Climate change forces new migration response-study

* Millions of climate migrants in coming decades

* New response should include funds, rights for migrants

BONN, June 10 (Reuters) - Climate change will force millions of people to leave their homes to flee rising seas and drought over the coming decades, requiring a new plan for mass migration, said a report published on Wednesday.

Funds were needed to help migrants escape natural disasters which will worsen, threatening political stability, said the report published by the U.N. University, CARE International and Columbia University.

"Environmentally induced migration and displacement has the potential to become an unprecedented phenomenon -- both in terms of scale and scope," the study said.

"In coming decades, climate change will motivate or force millions of people to leave their homes in search of viable livelihoods and safety."

The report said that the science of climate change was too new to forecast exact projected numbers of migrants, but it cited an International Organisation for Migration estimate of 200 million environmentally induced migrants by 2050.

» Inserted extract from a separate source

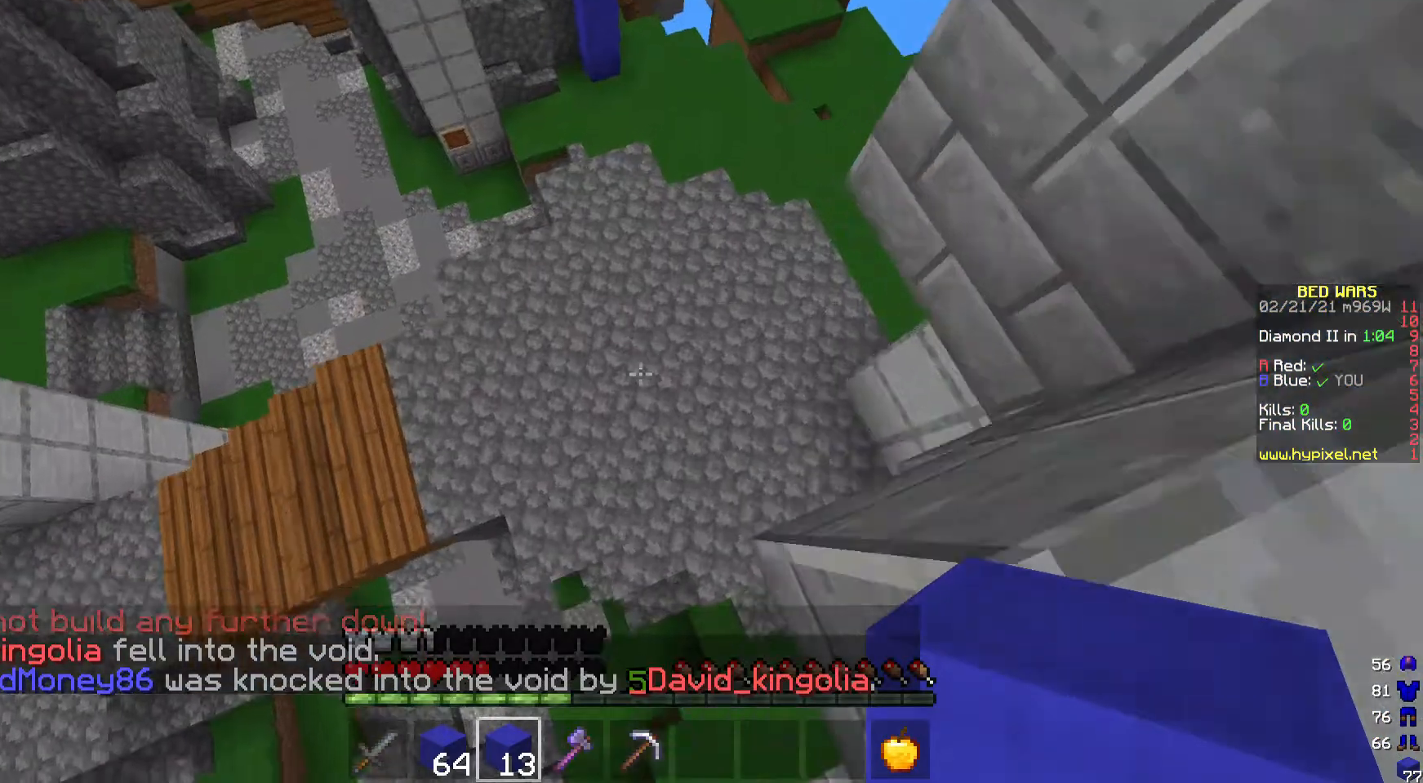
{"keys": [], "mouse": [], "events": [[200, "mouse_right", "down"], [367, "w", "up"], [467, "mouse_right", "up"]]}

Wednesday's study highlighted especially vulnerable regions of the world including: island states such as Tuvalu and the Maldives, dry areas such as Africa's Sahel and in Mexico, and delta regions in Bangladesh, Vietnam, and Egypt.

"In the densely populated Ganges, Mekong, and Nile River deltas, a sea level rise of 1 metre could affect 23.5 million people and reduce the land currently under intensive agriculture by at least 1.5 million hectares," it said.

Climate scientists say sea levels could rise by at least a metre this century.

The world needed to invest to make poor communities and countries more resilient to climate change, the report said.

"These funds must be new and additional to existing commitments, such as those for Official Development Assistance," said the report "In Search of Shelter: Mapping the Effects of Climate Change on Human Migration and Displacement".

For example, investment in irrigation would make farmers less dependent on rains. Education would also help -- for example tilling the soil less leaves a protective mulch, which preserves moisture.

Migrants from climate disasters may need new rights, the report said. "Those displaced by the chronic impacts of climate change will require permanent resettlement. At present, people who move due to gradually worsening living conditions may be categorised as voluntary economic migrants and denied recognition of their special protection needs."

U.N.-led talks to extend the Kyoto Protocol after 2012 are taking place in Bonn, and struggling with rich-poor splits on how to share the cost of preparing for and curbing climate change.